The result you get from such calculations changes depending on whether you assume investing at the beginning of the month or the end….
Good point. The value posted above was calculated assuming the $6 was invested at the end of each day. If you invest at the start of each day, the end result would be $216,428.47. Another important assumption with these values is that interest is calculated daily.
If your investment compounds monthly, the end results are again different: $215,707.95 if you invest the money at the end of each month; $216,426.97 if you invest the money at the start of each month. Here I made the simplifying assumption that $182.5 is invested each month instead of taking into account the actual number of days per month.
I was just curious about the compound interest effect in this example. No matter how you deposit the $6, compounding returns about 2.5 times your principal after 40 years.

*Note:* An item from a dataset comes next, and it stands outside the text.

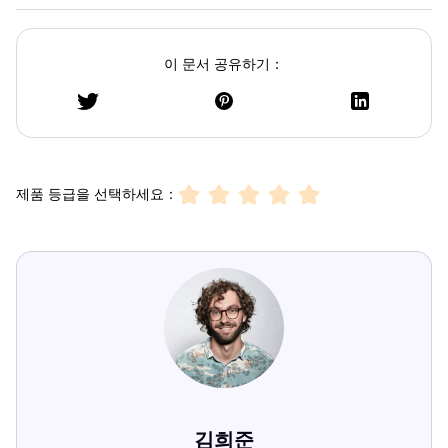
이 문서 공유하기：
제품 등급을 선택하세요：
김희준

Good reminders, but old habits die hard. After a lifetime of saving and living well within my means, I just can’t bring myself to spend $35-40K on a car like most of my neighbors, though I could easily afford to. “Splurging” and “happiness” are in the eye of the beholder. Some folks passions cost a bunch, others very little. And “wasting time” is not universal. I’m retired, and I actually enjoy researching how I can save a few thousand on a new car purchase, for example. (OK, ready for “Get a life” comments). I don’t spend close to the magic 4% of savings each year (more like 1% thanks to delaying SS benefits for my wife and myself), and yet I feel I have everything I want. My parents were adults during the Great Depression, and I think a lot of their habits rubbed off on me.